Novel sustainable methods for insect pest control, alternative to insecticides, are required today because of the negative effects of these substances on human health, the environmental impact of insecticides and the development of insecticide resistance. In the last decades, several approaches have been investigated (trapping via pheromone attraction, biological control through the introduction of natural enemies, mating disruption strategies, etc.) but these methods cannot address severe infestations on wide geographical areas at a cost-effective manner [1].

The Sterile Insect Technique (SIT) [2] is the first method involving insect genetics for population control of pest species.
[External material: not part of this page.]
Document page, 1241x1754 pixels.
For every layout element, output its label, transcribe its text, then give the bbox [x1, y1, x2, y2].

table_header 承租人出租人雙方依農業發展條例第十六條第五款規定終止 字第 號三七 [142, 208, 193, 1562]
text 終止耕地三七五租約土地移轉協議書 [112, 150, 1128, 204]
SIT is a species-specific and environmentally friendly method based on release of sterilized (by X or gamma ray) insects, reared in bio-factories, to decrease the progeny of an infesting population.  By competing for the mating with their wild counterparts, sterile insects can reduce the reproductive potential of the infesting population until the eradication (Fig. 1). SIT has been already successfully used against several pest insects (Glossina austeni – Zanzibar; Cochliomyia hominivorax - Libya and North and Central America; Bactrocera cucurbitae and B. tryoni – respectively, Japan and Australia; Ceratitis capitata, California, Florida, Mexico and Chile) [1].

Due to the preferential mating between sterile released insects, the release of insects of both sexes is less effective than male-only release [3]. Furthermore, the sterile females can still lay non-vital embryos into the fruit causing physical damages and consequent fungal and viral infections. In the same way, blood-feeding females of disease vector species are responsible for transmitting infections. For this reasons, females have to be removed from the mass production and release procedures in order to achieve economic advantages and effectiveness.

Despite the effectiveness and the advantages of the SIT, its application to date has been limited to only a few target species for two main reasons: 1) the damage to somatic tissues from the sterilizing dose of radiation results in reduced fitness and/or lifespan of released insects and 2) the lack of large-scale sex-separation methods for most pest species [1]. Effective genetic sexing strains have been produced for some species through classical genetics. These are based on translocation of a dominant selectable marker to the Y chromosome, present only in males [1]. However, these translocations are unstable resulting in labor intensive and costly mass-rearing systems [1-4]. Furthermore, a new sexing strain must be developed ex novo for each new species [1-5].

The recombinant DNA and the transgenesis technologies, combined with the knowledge of insect sex determination/differentiation systems, could be usefully applied to molecularly engineered insects for pest control. This has opened the road to a wide array of techniques to improve the SIT method [1-6]. As an example, genetically modified strains for mass-rearing have been designed to kill female offspring using sex-specific alternative splicing [7], to render the males “genetically sterile” while maintaining male sexual activity and competitiveness [8], or to transform XX female individuals in fertile and viable XX males [9].

These new technologies and the increasing knowledge in sex determination systems could help in future to improve the SIT and to apply this technique to a wide range of new species of interest.